### Excerpted passage
# # # # #

The golden age of NBC’s Must See TV television lineup featured some of the greatest and most popular TV series of all time: Friends, Seinfeld, Frasier, ER. It marked perhaps the peak of a communal, shared “appointment television” where, just like the slogan said, you had to watch these shows in order to know the jokes or the storylines people would be talking about the next day.
But in between the big hits of the Must-See TV era were the time-slot shows that filled in the cracks and crevices of the Thursday night lineup. NBC learned early on that whatever shows played in between Friends and Seinfeld and ER could score big numbers and then hopefully be able to move to other nights of the week and anchor programming there. (The most successful of these shows included Frasier, Just Shoot Me, and Will & Grace.) But other shows more infamously served as the less admired ballast among the legendary shows on either side of them.
One such show was Stark Raving Mad, which premiered in the fall of 1999. Although it barely lasted one season, it provides a curious data point in the careers of its stars — Tony Shalhoub and Neil Patrick Harris — as well as its creator, Steve Levitan.
Must-See-TV Lineup: Fall 1999
8:00 PM: Friends
8:30 PM: Jesse
9:00 PM: Frasier
9:30 PM: Stark Raving Mad
10:00 PM: ER
It’s fascinating to track the evolution of the mainstream sitcom over the years, and taken in that context, Stark Raving Mad is exemplative of the the late-’90s/early ’00s version of the format. In the wake of Friends and Seinfeld, networks greenlit a boatload of “hangout” comedies where a handful of friends or co-workers would get into funny/dumb/ribald situations. The workplace sitcom never really went away; instead it asserted itself into the Must-See-TV universe via shows like Suddenly Susan and Veronica’s Closet.

# # # # #

### To do
- 1) In the Must See TV article, when did Stark Raving Mad premiere?
- 2) List every show in the fall 1999 lineup given in the Must See TV article.
- 3) Return everything in the Must See TV article from "One such show" down to "creator, Steve Levitan.".

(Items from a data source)
# # # # #

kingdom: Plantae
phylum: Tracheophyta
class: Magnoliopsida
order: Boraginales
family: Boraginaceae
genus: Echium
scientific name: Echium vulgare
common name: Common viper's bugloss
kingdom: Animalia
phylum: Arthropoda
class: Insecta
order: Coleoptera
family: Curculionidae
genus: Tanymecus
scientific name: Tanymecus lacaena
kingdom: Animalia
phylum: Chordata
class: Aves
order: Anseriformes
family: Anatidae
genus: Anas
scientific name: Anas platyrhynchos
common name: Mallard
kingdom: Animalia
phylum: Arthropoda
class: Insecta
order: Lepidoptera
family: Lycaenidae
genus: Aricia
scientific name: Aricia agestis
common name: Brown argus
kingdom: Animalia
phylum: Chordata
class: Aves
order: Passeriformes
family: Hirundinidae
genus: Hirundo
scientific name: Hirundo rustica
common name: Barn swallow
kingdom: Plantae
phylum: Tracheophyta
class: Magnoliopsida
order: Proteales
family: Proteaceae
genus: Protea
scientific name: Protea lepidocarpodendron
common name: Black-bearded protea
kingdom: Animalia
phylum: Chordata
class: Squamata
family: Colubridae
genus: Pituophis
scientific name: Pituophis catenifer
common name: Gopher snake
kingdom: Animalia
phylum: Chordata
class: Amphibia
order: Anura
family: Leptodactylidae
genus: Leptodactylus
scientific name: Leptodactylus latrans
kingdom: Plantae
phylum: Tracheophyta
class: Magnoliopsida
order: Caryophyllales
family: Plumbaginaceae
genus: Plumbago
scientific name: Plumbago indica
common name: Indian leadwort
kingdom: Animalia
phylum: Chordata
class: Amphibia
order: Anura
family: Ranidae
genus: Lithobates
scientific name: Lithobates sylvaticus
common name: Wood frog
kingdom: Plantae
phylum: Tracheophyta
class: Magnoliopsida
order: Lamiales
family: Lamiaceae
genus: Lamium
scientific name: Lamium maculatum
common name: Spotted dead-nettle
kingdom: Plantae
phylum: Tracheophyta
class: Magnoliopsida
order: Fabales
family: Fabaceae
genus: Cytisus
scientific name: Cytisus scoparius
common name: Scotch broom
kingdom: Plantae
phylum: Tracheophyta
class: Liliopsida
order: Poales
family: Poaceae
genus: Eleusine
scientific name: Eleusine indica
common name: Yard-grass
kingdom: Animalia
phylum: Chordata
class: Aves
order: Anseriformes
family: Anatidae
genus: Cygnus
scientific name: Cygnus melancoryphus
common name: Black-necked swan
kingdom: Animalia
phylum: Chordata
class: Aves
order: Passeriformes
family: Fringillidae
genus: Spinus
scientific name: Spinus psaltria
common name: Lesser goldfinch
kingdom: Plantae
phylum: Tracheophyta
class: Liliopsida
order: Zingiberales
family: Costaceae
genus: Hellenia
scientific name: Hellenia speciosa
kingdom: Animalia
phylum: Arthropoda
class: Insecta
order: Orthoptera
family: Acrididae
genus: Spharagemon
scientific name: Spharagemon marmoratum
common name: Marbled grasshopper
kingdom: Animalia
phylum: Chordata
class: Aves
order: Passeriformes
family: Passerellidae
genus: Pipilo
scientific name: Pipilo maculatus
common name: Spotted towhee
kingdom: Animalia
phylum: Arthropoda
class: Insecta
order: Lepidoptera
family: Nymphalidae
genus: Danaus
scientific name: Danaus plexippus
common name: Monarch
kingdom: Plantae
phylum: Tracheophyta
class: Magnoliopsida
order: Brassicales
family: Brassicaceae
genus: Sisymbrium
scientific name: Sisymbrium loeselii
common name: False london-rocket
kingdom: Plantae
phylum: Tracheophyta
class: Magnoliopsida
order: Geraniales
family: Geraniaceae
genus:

# # # # #

### Solutions to the tasks
- 1) It premiered in the fall of 1999.

- 2) Friends, Jesse, Frasier, Stark Raving Mad, ER

- 3)
One such show was Stark Raving Mad, which premiered in the fall of 1999. Although it barely lasted one season, it provides a curious data point in the careers of its stars — Tony Shalhoub and Neil Patrick Harris — as well as its creator, Steve Levitan.